И яж, и пий, и се радвай! И ако видиш някого от хората, направи знак: “Дадох на Всемилостивия обет да се въздържам, затова днес с никого не ще говоря.”

Sırpça: 

па једи и пиј и буди весела! А ако видиш неког човека, ти реци: 'Ја сам се заветовала Свемилосном да ћу да ћутим, и данас ни са ким нећу да говорим.'“

Çekçe: 

Jez a pij a buď mysli radostné! A až spatříš ze smrtelníků někoho, rci:, Přislíbila jsem půst Milosrdnému a nebudu dnes mluvit na člověka žádného?!'

Urduca: 

پس تو کھا اور پی اور اپنی آنکھیں ٹھنڈی کر پھر اگر کوئی آدمی تجھے نظر آئے تو اس سے کہہ دے کہ میں نے رحمان کے لیے روزے کی نذر مانی ہے، اس لیے آج میں کسی سے نہ بولوں گی"

Tacikçe: 

Пас, эй зан, бихӯру биёшом ва шодмон бот ва агар аз одамиён касеро дидӣ, бигӯй: «Барои Худои раҳмон рӯза назр кардаам ва имрӯз бо ҳеҷ башаре сухан намегӯям».

Tatarca: 

Ул хөрмәне аша вә чишмә суын эчкел, ул угълың Гыйса белән күзең карарланып, кайгың бетсен! Әгәр бер кешене балаңнан ягъни балаң хакында синнән сорар күрсәң, әйт: "Мин Аллаһ ризасы өчен һичкем белән сөйләшмәскә нәзер әйттем, шуның өчен бу көндә һичкем белән сөйләшмим".

Endonezyaca: 

maka makan, minum dan bersenang hatilah kamu.
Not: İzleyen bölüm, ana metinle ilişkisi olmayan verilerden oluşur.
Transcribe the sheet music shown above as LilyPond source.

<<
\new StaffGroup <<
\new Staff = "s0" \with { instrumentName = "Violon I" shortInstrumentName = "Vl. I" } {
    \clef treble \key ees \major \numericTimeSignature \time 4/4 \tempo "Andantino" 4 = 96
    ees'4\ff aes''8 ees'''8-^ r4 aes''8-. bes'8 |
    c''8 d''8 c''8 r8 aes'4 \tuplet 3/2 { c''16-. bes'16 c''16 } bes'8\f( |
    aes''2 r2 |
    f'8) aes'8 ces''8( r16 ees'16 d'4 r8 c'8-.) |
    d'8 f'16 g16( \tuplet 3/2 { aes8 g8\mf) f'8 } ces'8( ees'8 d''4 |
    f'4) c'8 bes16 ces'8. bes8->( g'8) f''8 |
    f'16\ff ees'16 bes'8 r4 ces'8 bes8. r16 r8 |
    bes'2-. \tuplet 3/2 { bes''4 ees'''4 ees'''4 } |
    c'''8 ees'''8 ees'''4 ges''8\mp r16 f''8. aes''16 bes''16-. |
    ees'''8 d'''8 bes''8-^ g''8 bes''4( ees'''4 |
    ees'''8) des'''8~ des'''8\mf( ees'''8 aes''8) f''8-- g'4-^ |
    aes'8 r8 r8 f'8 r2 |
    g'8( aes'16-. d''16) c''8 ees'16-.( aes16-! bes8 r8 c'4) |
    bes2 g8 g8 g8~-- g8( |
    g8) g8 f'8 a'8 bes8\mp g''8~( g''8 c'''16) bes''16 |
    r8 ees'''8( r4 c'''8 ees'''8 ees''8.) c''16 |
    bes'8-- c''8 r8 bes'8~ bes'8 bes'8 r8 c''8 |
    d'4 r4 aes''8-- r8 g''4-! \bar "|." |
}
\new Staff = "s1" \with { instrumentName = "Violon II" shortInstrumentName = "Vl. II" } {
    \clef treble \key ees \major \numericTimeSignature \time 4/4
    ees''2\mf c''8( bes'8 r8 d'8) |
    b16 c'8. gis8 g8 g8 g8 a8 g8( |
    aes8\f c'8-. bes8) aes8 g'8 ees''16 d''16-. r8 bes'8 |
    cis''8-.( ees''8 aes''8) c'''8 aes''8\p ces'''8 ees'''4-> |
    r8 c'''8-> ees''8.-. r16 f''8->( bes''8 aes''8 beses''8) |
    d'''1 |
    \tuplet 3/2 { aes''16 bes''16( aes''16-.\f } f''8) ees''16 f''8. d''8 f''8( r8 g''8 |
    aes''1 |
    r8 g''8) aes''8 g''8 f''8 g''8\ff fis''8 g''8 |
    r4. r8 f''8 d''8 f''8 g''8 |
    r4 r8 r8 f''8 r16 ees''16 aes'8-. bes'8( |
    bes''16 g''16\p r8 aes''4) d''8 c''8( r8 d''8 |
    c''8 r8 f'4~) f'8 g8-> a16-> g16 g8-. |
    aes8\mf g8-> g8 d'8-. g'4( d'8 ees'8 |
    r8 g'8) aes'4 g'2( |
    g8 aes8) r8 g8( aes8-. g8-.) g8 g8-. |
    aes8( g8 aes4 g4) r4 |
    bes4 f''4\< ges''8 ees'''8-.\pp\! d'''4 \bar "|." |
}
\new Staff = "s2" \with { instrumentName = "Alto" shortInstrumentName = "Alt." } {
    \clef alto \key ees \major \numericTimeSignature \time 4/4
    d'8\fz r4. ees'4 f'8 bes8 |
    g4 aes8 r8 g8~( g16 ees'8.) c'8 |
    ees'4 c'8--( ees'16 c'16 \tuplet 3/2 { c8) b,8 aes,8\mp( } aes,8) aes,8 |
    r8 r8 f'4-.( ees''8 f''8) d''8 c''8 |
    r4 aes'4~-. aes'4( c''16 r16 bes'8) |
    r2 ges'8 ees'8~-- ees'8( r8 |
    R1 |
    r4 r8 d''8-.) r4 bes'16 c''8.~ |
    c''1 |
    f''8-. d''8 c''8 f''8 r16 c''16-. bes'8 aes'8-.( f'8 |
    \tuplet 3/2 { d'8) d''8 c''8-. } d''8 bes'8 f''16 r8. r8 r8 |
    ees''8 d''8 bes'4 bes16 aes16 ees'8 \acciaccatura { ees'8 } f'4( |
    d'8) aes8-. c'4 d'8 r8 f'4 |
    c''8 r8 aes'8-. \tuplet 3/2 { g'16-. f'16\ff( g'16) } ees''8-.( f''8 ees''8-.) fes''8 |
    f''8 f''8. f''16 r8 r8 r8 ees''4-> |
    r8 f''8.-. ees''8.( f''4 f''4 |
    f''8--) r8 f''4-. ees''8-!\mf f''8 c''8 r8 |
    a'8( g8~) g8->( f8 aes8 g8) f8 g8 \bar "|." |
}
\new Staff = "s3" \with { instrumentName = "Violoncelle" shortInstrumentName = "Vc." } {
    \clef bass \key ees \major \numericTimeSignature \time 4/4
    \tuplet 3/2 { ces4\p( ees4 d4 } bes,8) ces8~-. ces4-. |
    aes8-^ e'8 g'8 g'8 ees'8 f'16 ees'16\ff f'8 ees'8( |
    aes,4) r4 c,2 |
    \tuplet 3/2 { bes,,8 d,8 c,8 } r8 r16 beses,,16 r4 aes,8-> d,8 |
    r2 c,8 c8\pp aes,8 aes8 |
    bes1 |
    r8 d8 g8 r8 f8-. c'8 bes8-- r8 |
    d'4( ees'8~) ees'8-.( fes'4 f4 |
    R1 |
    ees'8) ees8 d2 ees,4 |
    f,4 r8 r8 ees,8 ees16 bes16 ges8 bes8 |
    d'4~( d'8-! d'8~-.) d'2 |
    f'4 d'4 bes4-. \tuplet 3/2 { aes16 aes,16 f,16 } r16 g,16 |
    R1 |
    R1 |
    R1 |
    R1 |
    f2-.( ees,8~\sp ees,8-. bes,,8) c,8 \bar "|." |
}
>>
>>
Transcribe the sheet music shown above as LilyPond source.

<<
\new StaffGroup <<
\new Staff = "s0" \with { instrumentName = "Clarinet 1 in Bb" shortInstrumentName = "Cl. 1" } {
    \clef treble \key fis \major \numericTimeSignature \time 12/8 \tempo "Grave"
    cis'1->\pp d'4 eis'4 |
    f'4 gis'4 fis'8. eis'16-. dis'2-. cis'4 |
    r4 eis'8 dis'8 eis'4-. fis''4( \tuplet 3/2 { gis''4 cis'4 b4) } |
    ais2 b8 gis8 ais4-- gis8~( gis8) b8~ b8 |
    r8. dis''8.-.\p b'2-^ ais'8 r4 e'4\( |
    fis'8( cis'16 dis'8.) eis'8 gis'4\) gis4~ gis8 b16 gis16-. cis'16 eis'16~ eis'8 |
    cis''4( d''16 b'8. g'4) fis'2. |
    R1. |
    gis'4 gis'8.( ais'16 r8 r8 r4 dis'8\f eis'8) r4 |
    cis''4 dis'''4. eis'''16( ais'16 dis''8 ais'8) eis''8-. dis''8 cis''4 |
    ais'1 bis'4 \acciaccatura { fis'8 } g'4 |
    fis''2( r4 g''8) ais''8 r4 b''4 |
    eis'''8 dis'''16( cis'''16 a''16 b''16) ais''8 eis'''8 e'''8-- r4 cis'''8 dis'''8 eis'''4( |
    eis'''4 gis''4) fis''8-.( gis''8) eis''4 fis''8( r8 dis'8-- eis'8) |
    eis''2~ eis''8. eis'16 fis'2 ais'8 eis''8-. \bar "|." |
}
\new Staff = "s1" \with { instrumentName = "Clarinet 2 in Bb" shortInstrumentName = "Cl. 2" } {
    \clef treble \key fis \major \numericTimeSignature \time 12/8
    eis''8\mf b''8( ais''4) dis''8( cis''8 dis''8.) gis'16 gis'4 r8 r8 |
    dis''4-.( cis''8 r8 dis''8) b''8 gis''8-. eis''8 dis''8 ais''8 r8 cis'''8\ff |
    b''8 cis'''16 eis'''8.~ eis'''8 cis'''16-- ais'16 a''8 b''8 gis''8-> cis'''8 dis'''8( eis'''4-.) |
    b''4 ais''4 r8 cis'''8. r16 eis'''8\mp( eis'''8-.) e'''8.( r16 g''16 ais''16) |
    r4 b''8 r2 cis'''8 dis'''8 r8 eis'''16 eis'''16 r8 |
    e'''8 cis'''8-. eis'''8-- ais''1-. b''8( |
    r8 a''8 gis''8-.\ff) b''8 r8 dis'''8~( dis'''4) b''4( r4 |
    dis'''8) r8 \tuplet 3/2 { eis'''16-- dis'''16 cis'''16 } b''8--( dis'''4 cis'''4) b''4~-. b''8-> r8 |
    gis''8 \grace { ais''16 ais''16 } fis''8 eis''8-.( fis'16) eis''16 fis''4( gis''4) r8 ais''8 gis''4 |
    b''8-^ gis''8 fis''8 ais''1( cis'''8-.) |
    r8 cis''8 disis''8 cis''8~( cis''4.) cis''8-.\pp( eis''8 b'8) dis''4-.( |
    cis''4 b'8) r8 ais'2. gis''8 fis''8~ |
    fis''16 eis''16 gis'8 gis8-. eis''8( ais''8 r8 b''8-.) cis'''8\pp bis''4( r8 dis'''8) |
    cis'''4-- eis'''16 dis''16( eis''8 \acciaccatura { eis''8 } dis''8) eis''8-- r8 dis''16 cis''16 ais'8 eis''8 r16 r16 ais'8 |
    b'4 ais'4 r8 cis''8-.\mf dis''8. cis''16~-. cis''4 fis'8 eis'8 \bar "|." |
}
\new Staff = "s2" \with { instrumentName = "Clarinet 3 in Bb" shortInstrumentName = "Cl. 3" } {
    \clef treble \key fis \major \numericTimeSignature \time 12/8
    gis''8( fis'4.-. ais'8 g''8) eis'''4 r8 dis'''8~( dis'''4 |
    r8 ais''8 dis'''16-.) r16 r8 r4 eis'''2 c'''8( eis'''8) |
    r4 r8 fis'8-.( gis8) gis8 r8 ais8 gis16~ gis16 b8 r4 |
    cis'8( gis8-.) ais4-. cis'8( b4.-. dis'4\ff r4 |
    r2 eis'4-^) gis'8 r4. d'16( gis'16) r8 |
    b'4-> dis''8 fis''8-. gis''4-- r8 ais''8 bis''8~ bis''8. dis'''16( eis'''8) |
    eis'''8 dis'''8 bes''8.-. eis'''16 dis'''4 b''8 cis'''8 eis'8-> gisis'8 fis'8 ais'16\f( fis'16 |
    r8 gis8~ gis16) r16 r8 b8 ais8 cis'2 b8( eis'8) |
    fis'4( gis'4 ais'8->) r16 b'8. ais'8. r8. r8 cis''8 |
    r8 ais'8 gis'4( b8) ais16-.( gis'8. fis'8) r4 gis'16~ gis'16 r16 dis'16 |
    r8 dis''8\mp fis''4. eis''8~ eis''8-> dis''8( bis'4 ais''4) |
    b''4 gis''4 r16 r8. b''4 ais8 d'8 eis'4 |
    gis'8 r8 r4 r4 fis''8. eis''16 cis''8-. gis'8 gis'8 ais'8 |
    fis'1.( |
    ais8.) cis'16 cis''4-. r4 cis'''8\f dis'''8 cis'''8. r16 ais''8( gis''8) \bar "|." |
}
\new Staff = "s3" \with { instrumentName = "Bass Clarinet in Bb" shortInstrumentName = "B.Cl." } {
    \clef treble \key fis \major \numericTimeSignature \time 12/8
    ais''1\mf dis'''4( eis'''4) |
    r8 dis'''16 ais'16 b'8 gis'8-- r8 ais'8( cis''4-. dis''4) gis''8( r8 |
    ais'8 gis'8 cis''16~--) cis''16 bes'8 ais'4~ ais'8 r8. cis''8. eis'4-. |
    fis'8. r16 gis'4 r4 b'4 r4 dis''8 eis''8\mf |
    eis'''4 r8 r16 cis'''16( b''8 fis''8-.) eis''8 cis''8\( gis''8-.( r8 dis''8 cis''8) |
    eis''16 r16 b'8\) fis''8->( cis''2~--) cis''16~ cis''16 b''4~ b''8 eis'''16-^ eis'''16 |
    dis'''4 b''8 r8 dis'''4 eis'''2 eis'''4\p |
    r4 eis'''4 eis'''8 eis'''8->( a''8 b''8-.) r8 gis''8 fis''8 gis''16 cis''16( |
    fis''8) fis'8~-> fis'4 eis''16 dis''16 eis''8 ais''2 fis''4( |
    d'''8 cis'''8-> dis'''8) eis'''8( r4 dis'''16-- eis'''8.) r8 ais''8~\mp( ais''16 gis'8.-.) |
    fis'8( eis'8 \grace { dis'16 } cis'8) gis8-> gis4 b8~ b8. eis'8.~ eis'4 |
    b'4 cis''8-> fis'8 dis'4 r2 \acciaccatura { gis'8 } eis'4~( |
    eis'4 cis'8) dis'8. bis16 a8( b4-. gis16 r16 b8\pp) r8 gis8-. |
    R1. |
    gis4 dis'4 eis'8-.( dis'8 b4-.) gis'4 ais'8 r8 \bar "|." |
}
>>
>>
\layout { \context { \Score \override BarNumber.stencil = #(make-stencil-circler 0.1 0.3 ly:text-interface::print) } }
Jika kamu melihat seorang manusia, maka katakanlah: "Sesungguhnya aku telah bernazar berpuasa untuk Tuhan Yang Maha Pemurah, maka aku tidak akan berbicara dengan seorang manusiapun pada hari ini".

Amharca: 

«ብይም፣ ጠጭም፣ ተደሰችም፡፡ እኔ ለአልረሕማን ዝምታን ተስያለሁ፤ ዛሬም ሰውን በፍጹም አላነጋግርም» በይ፡፡

Tamilce: 

“ஆக, நீர் (அந்த மரத்திலிருந்து விழும் பழங்களை) புசிப்பீராக! இன்னும், (அந்த நீரோடையிலிருந்து) பருகுவீராக! கண் குளிர்வீராக! ஆக, மனிதர்களில் யாரையும் நீர் பார்த்தால், “நிச்சயமாக நான் ரஹ்மானுக்கு நோன்பை (-பேசாமல் இருப்பதை) நேர்ச்சை செய்துள்ளேன். ஆகவே, இன்று நான் எந்த மனிதனிடமும் அறவே பேசமாட்டேன்” என்று கூறுவீராக!”

Korece: 

먹고 마시어 마음을 평안케 하라 그리고 네가 사람을 만나거 든 저는 하나님께 단식할 것을 맹세하였으매 오늘 누구와도 말을하지 않을 것이라 말하여라

Vietnamca: 

“Mẹ hãy ăn, hãy uống và hãy vui lên. Nhưng khi thấy một người phàm nào thì mẹ hãy nói: quả thật tôi đã nguyện nhịn chay với Đấng Ar-Rahman (Đấng Độ Lượng), cho nên ngày hôm nay tôi nhất định không nói chuyện với bất kỳ ai.”